Content starts

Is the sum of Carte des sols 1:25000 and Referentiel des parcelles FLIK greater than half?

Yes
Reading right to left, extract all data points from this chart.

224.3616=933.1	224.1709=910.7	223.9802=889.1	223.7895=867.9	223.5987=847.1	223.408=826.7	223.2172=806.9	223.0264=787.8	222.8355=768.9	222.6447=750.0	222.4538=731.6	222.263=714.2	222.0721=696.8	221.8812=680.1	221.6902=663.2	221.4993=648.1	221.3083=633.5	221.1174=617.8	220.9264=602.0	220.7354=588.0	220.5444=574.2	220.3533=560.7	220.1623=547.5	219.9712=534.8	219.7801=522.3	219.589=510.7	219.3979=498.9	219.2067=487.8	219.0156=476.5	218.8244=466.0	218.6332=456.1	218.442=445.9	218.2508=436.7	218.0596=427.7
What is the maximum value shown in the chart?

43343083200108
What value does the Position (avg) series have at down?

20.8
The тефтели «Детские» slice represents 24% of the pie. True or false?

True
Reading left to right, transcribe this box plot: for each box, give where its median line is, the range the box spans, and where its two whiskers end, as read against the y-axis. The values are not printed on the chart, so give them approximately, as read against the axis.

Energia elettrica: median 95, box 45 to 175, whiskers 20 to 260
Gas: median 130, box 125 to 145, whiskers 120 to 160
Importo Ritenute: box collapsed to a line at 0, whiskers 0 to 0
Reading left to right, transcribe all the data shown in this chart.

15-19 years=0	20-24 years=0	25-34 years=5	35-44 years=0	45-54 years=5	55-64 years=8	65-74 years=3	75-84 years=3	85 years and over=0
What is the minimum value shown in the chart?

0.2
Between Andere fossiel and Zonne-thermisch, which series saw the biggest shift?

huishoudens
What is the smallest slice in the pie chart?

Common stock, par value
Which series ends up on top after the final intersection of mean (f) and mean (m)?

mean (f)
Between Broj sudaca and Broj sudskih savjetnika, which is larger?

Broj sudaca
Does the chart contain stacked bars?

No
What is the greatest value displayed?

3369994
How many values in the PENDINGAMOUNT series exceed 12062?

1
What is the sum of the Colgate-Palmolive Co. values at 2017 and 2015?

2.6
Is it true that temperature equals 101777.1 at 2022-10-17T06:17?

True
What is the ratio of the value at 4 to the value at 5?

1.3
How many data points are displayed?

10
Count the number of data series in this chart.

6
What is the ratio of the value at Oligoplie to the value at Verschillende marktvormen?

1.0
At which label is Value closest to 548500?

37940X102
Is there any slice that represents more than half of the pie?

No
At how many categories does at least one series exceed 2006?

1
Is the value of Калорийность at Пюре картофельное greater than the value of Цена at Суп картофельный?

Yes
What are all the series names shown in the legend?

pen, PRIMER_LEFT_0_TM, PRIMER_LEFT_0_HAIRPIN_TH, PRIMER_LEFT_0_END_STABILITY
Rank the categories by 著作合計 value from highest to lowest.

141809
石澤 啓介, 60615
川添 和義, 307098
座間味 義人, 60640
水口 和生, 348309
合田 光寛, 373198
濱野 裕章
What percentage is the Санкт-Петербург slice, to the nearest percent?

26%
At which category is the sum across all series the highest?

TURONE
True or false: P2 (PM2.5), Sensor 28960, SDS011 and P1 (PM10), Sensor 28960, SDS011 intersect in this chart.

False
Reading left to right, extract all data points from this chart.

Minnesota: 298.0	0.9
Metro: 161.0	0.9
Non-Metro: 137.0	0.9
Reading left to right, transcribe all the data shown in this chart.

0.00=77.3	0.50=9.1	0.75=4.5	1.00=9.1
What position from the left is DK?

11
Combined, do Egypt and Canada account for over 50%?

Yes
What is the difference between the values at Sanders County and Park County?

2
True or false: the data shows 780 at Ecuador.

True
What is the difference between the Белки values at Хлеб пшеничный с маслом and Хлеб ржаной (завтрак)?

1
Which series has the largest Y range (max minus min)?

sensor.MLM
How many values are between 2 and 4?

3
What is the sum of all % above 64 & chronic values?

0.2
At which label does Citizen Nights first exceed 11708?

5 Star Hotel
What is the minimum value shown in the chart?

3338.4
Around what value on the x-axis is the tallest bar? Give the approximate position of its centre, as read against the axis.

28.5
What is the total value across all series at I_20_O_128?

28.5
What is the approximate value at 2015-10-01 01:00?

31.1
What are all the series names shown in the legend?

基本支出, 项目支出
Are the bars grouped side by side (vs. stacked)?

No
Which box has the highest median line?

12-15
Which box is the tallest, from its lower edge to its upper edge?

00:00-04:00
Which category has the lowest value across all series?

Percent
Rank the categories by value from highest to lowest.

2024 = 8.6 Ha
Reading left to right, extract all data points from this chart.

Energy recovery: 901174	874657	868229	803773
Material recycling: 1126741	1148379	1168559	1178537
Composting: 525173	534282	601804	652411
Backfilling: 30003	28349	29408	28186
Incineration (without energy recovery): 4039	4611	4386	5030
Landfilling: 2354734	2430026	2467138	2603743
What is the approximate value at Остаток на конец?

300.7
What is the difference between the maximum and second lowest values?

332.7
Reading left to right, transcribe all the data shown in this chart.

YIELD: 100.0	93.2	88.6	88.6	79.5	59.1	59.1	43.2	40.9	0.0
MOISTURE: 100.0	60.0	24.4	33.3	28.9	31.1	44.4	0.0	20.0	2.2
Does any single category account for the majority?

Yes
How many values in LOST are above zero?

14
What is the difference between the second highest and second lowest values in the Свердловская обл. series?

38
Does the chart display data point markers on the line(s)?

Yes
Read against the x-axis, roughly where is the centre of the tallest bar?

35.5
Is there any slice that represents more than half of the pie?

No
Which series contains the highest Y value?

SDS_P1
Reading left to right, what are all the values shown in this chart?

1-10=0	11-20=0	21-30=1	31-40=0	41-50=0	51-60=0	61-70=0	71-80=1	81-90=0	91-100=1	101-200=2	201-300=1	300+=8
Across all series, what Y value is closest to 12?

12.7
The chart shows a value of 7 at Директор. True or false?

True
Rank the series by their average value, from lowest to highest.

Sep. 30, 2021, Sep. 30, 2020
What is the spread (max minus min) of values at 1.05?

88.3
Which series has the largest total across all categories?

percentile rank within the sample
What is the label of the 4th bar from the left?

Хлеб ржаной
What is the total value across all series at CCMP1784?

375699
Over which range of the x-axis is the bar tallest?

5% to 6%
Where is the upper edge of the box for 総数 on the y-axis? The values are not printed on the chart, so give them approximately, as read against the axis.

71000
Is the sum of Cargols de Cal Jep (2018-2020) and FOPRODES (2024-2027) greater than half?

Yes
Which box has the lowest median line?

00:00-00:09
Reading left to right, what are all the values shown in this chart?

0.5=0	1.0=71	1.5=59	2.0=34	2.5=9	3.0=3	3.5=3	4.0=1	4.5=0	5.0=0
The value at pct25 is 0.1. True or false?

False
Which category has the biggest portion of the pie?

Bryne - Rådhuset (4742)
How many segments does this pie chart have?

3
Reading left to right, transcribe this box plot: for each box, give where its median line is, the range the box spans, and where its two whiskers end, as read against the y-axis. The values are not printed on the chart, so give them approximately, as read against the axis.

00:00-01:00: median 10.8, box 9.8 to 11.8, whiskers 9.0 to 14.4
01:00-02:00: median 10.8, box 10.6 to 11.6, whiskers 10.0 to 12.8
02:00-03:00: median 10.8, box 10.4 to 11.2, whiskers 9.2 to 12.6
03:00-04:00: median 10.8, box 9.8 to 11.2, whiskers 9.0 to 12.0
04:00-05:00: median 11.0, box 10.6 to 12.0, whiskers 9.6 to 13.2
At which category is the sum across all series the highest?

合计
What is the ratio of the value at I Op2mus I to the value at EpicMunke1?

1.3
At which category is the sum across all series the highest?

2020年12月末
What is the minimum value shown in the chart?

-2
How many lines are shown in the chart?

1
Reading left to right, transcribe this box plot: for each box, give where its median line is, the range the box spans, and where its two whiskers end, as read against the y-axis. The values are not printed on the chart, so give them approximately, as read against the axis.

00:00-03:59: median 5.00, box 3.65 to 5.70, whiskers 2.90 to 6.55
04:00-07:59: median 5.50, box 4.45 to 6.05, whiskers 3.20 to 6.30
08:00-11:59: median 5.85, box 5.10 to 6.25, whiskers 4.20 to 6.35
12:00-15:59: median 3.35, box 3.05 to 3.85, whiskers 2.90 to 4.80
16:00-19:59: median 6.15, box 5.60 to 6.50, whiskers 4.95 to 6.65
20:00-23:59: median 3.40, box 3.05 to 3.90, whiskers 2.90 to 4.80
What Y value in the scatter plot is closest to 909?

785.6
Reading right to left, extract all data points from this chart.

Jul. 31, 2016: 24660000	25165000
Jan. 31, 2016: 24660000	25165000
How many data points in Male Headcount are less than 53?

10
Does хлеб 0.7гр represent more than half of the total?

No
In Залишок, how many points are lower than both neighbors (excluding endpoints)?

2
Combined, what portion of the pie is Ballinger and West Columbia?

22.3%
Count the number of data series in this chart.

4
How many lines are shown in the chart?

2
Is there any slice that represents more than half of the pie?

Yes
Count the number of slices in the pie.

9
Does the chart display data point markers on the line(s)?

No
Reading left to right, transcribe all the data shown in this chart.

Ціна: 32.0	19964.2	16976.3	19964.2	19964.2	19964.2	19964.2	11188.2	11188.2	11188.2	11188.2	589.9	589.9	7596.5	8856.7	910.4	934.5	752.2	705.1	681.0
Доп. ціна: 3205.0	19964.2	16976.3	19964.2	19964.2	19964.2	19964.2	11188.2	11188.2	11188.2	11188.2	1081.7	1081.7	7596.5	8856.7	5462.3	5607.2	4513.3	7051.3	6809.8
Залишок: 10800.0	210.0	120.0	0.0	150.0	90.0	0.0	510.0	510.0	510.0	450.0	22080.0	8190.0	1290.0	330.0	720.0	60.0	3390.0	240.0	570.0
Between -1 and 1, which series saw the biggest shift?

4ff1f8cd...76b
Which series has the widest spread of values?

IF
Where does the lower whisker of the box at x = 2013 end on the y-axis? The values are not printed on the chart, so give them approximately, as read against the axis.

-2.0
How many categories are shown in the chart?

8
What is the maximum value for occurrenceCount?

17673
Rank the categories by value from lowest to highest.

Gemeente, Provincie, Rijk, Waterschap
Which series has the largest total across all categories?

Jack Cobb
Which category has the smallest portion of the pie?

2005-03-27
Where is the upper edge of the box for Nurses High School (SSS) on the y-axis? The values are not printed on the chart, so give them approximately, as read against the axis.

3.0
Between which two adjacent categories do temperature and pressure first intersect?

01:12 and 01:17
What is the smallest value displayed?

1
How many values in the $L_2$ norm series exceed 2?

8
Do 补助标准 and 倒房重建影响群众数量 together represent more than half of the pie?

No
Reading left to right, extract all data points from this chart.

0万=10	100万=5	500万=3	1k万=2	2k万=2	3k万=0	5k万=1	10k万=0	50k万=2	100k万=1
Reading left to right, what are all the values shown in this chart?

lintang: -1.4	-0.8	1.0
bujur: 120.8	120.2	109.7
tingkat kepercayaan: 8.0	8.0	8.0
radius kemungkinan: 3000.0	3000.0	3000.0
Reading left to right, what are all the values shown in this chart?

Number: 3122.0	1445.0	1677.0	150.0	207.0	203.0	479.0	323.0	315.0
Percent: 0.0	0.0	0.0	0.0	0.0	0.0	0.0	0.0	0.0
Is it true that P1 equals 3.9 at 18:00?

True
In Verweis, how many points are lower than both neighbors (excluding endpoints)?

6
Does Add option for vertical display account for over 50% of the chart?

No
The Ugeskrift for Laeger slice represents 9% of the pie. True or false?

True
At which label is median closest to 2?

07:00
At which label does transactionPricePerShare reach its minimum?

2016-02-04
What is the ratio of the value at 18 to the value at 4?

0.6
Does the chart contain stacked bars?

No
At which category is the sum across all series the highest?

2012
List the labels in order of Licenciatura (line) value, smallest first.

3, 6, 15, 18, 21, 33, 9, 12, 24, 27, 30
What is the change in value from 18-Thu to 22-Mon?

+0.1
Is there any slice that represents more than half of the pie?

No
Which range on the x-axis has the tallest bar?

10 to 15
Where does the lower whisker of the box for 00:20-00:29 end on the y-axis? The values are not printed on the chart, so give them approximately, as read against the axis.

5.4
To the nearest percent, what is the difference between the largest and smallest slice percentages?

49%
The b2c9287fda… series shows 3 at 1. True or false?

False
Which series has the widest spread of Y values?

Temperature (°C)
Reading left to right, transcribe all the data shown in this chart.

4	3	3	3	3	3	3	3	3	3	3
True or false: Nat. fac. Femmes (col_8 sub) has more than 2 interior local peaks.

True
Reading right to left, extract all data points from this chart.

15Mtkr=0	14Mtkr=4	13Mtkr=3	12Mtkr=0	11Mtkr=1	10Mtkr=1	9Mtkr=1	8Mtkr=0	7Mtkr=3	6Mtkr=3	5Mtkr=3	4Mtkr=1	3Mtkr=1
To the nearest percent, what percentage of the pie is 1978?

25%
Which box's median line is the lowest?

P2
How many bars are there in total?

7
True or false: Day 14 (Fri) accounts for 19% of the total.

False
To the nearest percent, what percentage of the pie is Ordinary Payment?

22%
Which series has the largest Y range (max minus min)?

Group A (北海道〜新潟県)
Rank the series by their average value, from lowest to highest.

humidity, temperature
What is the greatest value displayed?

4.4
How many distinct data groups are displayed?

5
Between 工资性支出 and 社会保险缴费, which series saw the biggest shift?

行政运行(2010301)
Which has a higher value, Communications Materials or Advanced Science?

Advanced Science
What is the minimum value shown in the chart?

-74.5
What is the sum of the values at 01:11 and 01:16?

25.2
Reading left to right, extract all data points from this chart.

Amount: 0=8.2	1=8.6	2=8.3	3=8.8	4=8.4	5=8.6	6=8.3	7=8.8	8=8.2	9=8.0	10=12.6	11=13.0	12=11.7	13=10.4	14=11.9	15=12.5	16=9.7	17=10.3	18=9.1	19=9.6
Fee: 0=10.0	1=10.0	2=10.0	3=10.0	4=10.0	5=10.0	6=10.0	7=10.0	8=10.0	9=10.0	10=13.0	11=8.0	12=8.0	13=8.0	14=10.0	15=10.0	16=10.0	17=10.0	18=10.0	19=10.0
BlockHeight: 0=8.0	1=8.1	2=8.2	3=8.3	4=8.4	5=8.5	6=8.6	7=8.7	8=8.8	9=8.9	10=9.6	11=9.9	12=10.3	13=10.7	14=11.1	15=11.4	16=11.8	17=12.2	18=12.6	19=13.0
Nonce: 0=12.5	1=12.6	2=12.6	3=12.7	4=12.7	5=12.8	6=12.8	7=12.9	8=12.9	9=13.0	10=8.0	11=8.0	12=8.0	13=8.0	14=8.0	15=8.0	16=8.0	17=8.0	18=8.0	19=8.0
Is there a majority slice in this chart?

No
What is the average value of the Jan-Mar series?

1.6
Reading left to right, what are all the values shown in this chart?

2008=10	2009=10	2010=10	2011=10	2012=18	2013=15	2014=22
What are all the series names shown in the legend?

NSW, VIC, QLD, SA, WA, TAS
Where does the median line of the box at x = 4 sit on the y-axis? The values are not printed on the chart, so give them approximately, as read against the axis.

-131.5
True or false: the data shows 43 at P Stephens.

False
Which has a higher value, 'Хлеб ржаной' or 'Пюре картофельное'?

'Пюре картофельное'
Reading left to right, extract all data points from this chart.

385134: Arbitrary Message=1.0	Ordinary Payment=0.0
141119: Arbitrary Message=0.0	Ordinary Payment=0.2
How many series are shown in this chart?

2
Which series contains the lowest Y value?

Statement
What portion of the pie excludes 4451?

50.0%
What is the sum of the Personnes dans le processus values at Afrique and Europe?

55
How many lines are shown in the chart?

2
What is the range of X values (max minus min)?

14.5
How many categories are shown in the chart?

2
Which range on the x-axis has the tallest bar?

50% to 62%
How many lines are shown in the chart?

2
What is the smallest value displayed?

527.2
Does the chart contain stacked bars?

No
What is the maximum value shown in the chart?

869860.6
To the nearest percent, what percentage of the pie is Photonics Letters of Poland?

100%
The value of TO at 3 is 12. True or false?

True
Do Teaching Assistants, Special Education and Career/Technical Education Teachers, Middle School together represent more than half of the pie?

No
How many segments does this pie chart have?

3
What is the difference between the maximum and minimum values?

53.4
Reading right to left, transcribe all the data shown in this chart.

Content ends

### What is needed
Please reproduce the records from their first line through the line containing "What is the sum of the Colgate-Palmolive", substituting "graph" for "chart" wherever it occurs. Change nothing else, and give only that part.

### Answer to this task
Is the sum of Carte des sols 1:25000 and Referentiel des parcelles FLIK greater than half?

Yes
Reading right to left, extract all data points from this graph.

224.3616=933.1	224.1709=910.7	223.9802=889.1	223.7895=867.9	223.5987=847.1	223.408=826.7	223.2172=806.9	223.0264=787.8	222.8355=768.9	222.6447=750.0	222.4538=731.6	222.263=714.2	222.0721=696.8	221.8812=680.1	221.6902=663.2	221.4993=648.1	221.3083=633.5	221.1174=617.8	220.9264=602.0	220.7354=588.0	220.5444=574.2	220.3533=560.7	220.1623=547.5	219.9712=534.8	219.7801=522.3	219.589=510.7	219.3979=498.9	219.2067=487.8	219.0156=476.5	218.8244=466.0	218.6332=456.1	218.442=445.9	218.2508=436.7	218.0596=427.7
What is the maximum value shown in the graph?

43343083200108
What value does the Position (avg) series have at down?

20.8
The тефтели «Детские» slice represents 24% of the pie. True or false?

True
Reading left to right, transcribe this box plot: for each box, give where its median line is, the range the box spans, and where its two whiskers end, as read against the y-axis. The values are not printed on the graph, so give them approximately, as read against the axis.

Energia elettrica: median 95, box 45 to 175, whiskers 20 to 260
Gas: median 130, box 125 to 145, whiskers 120 to 160
Importo Ritenute: box collapsed to a line at 0, whiskers 0 to 0
Reading left to right, transcribe all the data shown in this graph.

15-19 years=0	20-24 years=0	25-34 years=5	35-44 years=0	45-54 years=5	55-64 years=8	65-74 years=3	75-84 years=3	85 years and over=0
What is the minimum value shown in the graph?

0.2
Between Andere fossiel and Zonne-thermisch, which series saw the biggest shift?

huishoudens
What is the smallest slice in the pie graph?

Common stock, par value
Which series ends up on top after the final intersection of mean (f) and mean (m)?

mean (f)
Between Broj sudaca and Broj sudskih savjetnika, which is larger?

Broj sudaca
Does the graph contain stacked bars?

No
What is the greatest value displayed?

3369994
How many values in the PENDINGAMOUNT series exceed 12062?

1
What is the sum of the Colgate-Palmolive Co. values at 2017 and 2015?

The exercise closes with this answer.